Tout à coup, il se baisse et se relève en souriant, une brosse à graisse à la main.

—Pourriez-vous me dire, capitaine, pourquoi cette brosse n'est pas matriculée?

Le capitaine bredouille. Les officiers font des nez longs comme ça. Les chaouchs tremblent, comme des feuilles. Ils ont oublié de matriculer une brosse!

Le général s'aperçoit de l'embarras des galonnés. Il a l'air d'en jouir; mais il ne veut pas se montrer féroce:

—C'est un oubli, je l'admets... Cependant, rappelez-vous, capitaine, qu'il faut tout matriculer, à ces gens-là, jusqu'aux clous des souliers. Ils ne doivent rien perdre, rien égarer. Sans ça, le conseil de guerre... La discipline, voyez-vous, il n'y a que ça... la discipline!... oh! moi, là-dessus, je me montrerai toujours impitoyable... moi, moi... je... voyez-vous... moi...

On lui a amené son cheval.
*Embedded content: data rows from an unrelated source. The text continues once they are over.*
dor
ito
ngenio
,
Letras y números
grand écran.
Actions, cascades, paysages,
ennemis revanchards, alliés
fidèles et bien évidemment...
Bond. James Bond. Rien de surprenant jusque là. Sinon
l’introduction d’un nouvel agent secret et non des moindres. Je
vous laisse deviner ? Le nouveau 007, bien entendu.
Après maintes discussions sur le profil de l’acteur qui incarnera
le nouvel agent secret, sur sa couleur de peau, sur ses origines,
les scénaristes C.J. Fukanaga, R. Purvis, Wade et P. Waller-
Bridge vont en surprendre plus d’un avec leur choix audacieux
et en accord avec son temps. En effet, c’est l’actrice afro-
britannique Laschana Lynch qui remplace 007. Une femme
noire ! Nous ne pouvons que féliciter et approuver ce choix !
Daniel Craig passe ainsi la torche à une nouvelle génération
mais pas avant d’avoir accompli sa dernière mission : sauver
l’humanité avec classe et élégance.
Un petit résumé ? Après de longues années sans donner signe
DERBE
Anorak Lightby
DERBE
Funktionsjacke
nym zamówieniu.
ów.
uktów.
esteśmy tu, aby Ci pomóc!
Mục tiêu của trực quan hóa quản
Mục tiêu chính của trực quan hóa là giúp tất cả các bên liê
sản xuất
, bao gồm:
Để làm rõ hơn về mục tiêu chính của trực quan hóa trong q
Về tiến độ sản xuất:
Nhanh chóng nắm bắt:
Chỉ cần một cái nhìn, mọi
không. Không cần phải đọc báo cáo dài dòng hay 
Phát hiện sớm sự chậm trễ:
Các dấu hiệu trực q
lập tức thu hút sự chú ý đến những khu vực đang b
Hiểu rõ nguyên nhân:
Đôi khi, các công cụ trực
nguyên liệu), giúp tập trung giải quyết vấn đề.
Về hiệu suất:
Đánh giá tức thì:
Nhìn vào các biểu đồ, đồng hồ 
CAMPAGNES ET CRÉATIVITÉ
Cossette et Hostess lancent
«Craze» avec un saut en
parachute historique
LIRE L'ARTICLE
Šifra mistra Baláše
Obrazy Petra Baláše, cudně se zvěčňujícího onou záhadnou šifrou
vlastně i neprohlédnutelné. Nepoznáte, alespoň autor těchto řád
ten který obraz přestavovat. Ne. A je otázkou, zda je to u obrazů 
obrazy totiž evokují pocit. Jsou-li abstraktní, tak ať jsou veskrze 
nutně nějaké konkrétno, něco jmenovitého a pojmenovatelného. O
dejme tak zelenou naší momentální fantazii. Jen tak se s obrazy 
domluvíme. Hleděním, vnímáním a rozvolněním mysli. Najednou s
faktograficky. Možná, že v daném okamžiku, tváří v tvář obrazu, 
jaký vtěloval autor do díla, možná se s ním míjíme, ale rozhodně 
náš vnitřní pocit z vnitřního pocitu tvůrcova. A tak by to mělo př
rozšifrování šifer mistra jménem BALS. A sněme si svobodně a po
Il l'enfourche.

—Lieutenant, prenez le commandement de la compagnie.

Tous les officiers nous ont fait manoeuvrer, à tour de rôle. Ils n'y étaient plus. Ils donnaient des ordres saugrenus qui faisaient heurter les sections les unes contre les autres, au milieu d'un inextricable pêle-mêle. Ils perdaient la tête, visiblement ensorcelés par le charme qui se dégageait du dieu, éblouis par son éclat, fascinés par l'ascendant de son regard.

Et lui, tranquille, souriant, la jambe passée sur l'encolure de son cheval, les regardait de haut, paraissant leur savoir bon gré du trouble évident qu'il jetait dans leurs esprits, les remerciait du coin de l'oeil—Louis XIV daignant se montrer charmé d'avoir embarrassé un pauvre homme.